Естественно, после этого антропофилы были помещены в госпитальный отсек базы для дальнейшей летаргизации до возвращения в Родную Систему.
Однако антропофилы, достигнув, по-видимому, следующей стадии болезни, проявив поистине человеческую хитрость и находчивость, сумели выбраться из госпиталя, выкрасть с базовского склада Усмотрители и Изменители новейших систем и незаметно отшвартовать разведботы, имея на борту минимум трехлетний запас космотона.
Полностью выйдя из повиновения, «Исчисление», «Взвешивание» и «Разделение» многократно и явно нарушали Пункты: 1, 2, 7 и 16, появляясь в видимости землян, активно вмешиваясь в их литературные дела.
Опасаясь за срыв порученных мне работ, после многократных предупреждений и угроз я приказал дать по разведботам предупредительный холостой залп. После этого сумасшедшие корабли предприняли неслыханное: одновременным ударом космотоновых пушек они пробили темпоральный тоннель и нырнули в прошлое. Остается только гадать, что взбредет в головы этим несчастным, оказавшимся вне досягаемости, на что будут способны они в самом скором времени, ибо фазы антропофилии индивидуально непредсказуемы.
Прошу Ваших санкций на принятие чрезвычайных мер, вплоть до стрельбы на распыление, в случае появления этих кораблей в нашем времени.
Прошу об этом с чувством отпадающих ногтей и дрожью в челюсти, сознавая величайшую потенциальную опасность случившегося.
Плановые работы этого сезона практически сорваны.
С чувством обоесердечного уважения к Вам и к Вам и надеждой на Ваши снисхождения.
Начальник разведэкспедиции «Земля-85», Моя Быстроисполнительность, Укс, центаврянин. Борт флагманского крейсера флотилии «Невмешательство».
Над плоской вершиной пологого каменистого холма, черного, в буро-зеленых пятнах замученного солнцем, умирающего кустарника и усохшей травы, дрожало густое марево. Оно дрожало, подобное расплавленному стеклу, и неясно было, прошло ли оно уже точку кипения в ужасающем этом солнечном жаре или только приближается к ней.
Тени не было нигде, даже тут, в ложбине на левом скате холма, у истока иссохшего ключа, где — голова к голове — сбилось в круг оцепеневшее овечье стадо. Овцы жались к кустам не из-за тени, а лишь потому, что кусты испускали все же меньше жара, чем камень.
В полуденном расплаве тонули, точно влипали в него, едва взлетев, слова заунывной песни пастуха. Равнодушный к чудовищной жаре и к иссохшему своему телу в лохмотьях, старик пастух пел о славе и могуществе царя Валтасара, сына царя Навуходоносора, владыки Вселенной.

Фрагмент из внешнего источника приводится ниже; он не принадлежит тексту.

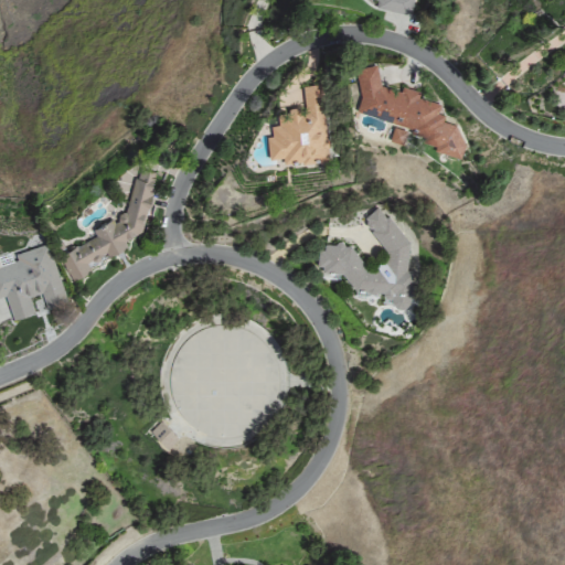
[(376,0),(375,8),(409,16),(412,0),(376,0)]
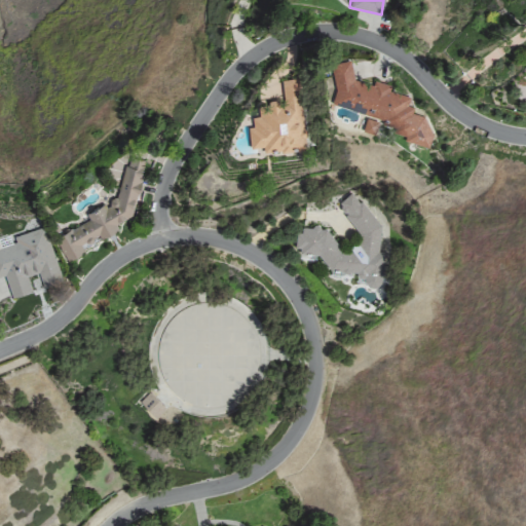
[(327,104),(395,124),(391,136),(425,146),(434,118),(406,110),(410,98),(388,91),(390,86),(374,80),(372,85),(349,79),(353,66),(340,62),(327,104)]
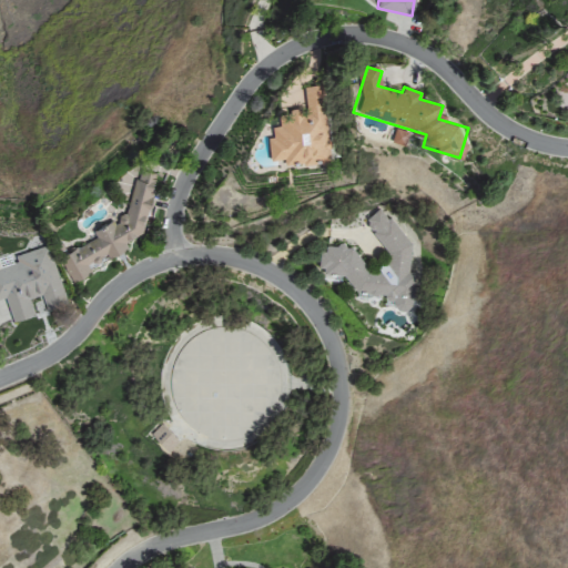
[(322,85),(303,88),(305,108),(290,109),(291,115),(277,117),(279,127),(267,128),(271,163),(302,160),(302,165),(330,163),(322,85)]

Нет на Земле иного властелина, и все. иные цари-прах под ногами его. Не Валтасару ли принадлежит весь мир, все несчетные народы, и эта прекрасная земля халдеев, и этот холм, и эти овцы, и он, пастух, и жена его, и дети его? Да благословят боги царя Валтасара, над великими величайшего!
Пастух пел, глядя на вершину холма, и он увидел, как прозрачное зеленоватое марево породило вдруг зияющую черноту, точно разинуло черную пасть, страшно чмокнув невидимыми великаньими губами. А чернота, бездонная эта чернота породила затем огонь и такой чудовищный грохот, что у овец подкосились ноги, и сам он, оглохший, рухнул на колени.
И пастух увидел, как захлопнулась потом небесная пасть и трехглазое божество глянуло на него. Три сияющих глаза божества с огненными ресницами, все три, отыскали среди камней и овец его, ничтожного, и уставились на него в упор, и лишили его чувств…
Три летающие тарелки, выскочив из темпорального тоннеля, зависли над плоским каменным холмом, спешно ориентируясь во времени и в пространстве. Минутой позже все было ясно, вплоть до года — пятьсот тридцать восьмого до новой эры, вплоть до названия поселения — Вавилон.
Тарелки выстроились во фронтальную линию и плавно двинулись к поселению. Со стороны холма видны были кормовые овалы каждой, окруженные шевелящимися, извивающимися языками дюзового пламени, овалы с четкими фосфоресцирующими именами кораблей: «Мене», «Текел», «Упарсин».